=== Extrait du document ===
•••••
L’Orchestre de Paris ayant annulé les concerts prévus les 5 et 6 janvier, l’actualité symphonique est particulièrement calme dans la capitale cette semaine, ce qui ne peut que contribuer à mettre en lumière la venue de Jérémie Rhorer (photo) et de son Cercle de l’Harmonie, vendredi 7 à la Philharmonie, dans un programme réunissant deux ouvrages exactement contemporains et tous deux en ut mineur : la Symphonie n° 1 de Brahms et la Symphonie n° 2 de Bruckner. La présence de ce dernier au répertoire de la formation peut surprendre ; on la comprend mieux en remontant d’un peu plus d’un an dans le temps.
A l’instar de tous les autres ensembles, le Cercle de l’Harmonie a été confronté à bien des annulations depuis le début la crise sanitaire. Des engagements ont toutefois heureusement pu être maintenus dont un, déterminant pour l’actualité qui nous occupe comme pour l’avenir de la formation et l’évolution de son répertoire. Invités de la prestigieuse Brucknerfest de Linz en octobre 2020, Rhorer et ses musiciens y ont en effet interprété avec succès la 1ère Symphonie de Brahms et la 2ème de Bruckner.
 
Une conscience informée du monde sonore de Brahms

« Il y a une unité dans notre projet depuis l’origine, explique Jérémie Rhorer, à la fois dans le monde lyrique et dans le monde symphonique, entre Gluck et Wagner d’une part, Mozart, Haydn et Brahms de l’autre, une ligne sans rupture dont Brahms représentait l’extrémité. J’ai donc abordé ce programme Brahms/Bruckner avec excitation, avec une certaine appréhension aussi car on est là vraiment dans l’exigence absolue quant à la facture instrumentale ; il ne s’agit pas d’instruments anciens mais d’instruments d’époque et il faut avoir une conscience informée du monde sonore pour lequel le compositeur écrivait. Je suis persuadé depuis toujours que Brahms tenait à la nature de ces instruments, il connaissait aussi leur possibilité d’expression et d’extension sur le bout des doigts – un peu comme un Ravel – ; il faut être absolument conscient de ce que le fait de jouer sur ces instruments va apporter au discours en général. »
•••••
Entrées de données extraites
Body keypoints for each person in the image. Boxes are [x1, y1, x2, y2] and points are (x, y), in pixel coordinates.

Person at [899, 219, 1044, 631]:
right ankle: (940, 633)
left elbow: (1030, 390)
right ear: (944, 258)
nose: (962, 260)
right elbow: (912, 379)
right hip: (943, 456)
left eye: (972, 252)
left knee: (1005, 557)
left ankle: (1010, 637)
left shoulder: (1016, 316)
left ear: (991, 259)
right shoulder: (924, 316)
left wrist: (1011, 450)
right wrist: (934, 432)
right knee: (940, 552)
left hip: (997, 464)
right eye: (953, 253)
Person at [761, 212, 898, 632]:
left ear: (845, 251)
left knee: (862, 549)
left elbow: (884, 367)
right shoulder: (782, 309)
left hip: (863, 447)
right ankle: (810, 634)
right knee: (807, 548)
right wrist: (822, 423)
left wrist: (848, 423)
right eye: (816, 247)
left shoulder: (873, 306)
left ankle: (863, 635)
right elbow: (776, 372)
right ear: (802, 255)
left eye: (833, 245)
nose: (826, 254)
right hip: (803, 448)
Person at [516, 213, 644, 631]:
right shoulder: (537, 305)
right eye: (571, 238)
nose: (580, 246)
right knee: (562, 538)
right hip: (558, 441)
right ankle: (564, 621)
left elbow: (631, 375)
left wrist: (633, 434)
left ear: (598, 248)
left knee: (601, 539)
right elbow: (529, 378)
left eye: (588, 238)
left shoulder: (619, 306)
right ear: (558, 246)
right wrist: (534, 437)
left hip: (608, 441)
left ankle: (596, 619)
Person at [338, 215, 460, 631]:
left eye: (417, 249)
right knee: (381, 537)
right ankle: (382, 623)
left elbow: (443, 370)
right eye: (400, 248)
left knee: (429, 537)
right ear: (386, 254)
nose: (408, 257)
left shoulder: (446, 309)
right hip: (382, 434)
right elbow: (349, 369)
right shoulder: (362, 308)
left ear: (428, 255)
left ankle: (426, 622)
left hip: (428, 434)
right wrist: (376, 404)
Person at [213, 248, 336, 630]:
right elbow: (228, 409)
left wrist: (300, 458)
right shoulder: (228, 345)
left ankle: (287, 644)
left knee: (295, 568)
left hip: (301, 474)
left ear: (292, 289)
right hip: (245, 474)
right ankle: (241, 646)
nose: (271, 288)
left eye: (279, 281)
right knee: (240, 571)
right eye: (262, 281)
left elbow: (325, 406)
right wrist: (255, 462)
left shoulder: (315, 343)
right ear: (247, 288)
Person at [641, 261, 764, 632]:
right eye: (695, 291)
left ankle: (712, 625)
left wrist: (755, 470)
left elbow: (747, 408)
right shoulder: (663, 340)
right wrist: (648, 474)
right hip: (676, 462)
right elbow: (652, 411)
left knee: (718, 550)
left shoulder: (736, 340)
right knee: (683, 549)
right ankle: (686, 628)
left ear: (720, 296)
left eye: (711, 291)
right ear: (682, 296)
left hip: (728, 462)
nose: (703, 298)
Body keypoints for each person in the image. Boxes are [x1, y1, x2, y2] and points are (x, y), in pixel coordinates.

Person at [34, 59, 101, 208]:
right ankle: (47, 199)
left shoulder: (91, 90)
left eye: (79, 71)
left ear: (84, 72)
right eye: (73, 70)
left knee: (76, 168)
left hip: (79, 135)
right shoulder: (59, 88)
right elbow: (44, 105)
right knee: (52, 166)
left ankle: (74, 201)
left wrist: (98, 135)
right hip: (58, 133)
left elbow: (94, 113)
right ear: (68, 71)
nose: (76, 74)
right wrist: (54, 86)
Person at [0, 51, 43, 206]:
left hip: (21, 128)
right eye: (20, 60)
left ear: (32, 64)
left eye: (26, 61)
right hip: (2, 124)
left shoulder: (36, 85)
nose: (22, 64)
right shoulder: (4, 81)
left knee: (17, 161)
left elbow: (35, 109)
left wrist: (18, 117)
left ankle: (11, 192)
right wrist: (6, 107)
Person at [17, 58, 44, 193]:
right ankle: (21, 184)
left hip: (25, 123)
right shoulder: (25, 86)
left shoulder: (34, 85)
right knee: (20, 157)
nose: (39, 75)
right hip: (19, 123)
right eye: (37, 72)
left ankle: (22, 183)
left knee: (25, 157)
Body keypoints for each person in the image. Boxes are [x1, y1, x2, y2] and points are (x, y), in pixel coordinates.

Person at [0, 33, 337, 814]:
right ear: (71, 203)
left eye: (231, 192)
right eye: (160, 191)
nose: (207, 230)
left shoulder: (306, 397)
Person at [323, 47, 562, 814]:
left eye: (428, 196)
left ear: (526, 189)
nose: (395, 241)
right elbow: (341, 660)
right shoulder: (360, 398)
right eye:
•••••
=== Consignes de l'exercice ===
- A) D'après le texte sur le Cercle de l'Harmonie, à quel festival et à quelle date Jérémie Rhorer et ses musiciens ont-ils joué la 1ère Symphonie de Brahms et la 2ème de Bruckner ?
- B) Poursuivez le texte sur le Cercle de l'Harmonie à partir de sa dernière phrase.
Les items n'ont aucun lien avec le texte sur le Cercle de l'Harmonie.

=== Réponses de l'exercice ===
- A) À la Brucknerfest de Linz, en octobre 2020.

- B)
 
Tradition et strates de déformation

 
Autre point essentiel dans son approche de Brahms, J. Rhorer insiste sur « la science du passé du compositeur, sa connaissance intime des maîtres du contrepoint, Palestrina en particulier, qui ne l’a jamais quitté, mais aussi sa connaissance de la musique française des XVIIe et XVIIIe siècles, sans parler de Bach. Avant les compositeurs français de la fin du XIXe siècle, Brahms est le premier à introduire les modes grégoriens dans son langage, en particulier dans le monde symphonique – la 4ème Symphonie regorge d’exemples de coloration du langage tonal classique par ce biais. »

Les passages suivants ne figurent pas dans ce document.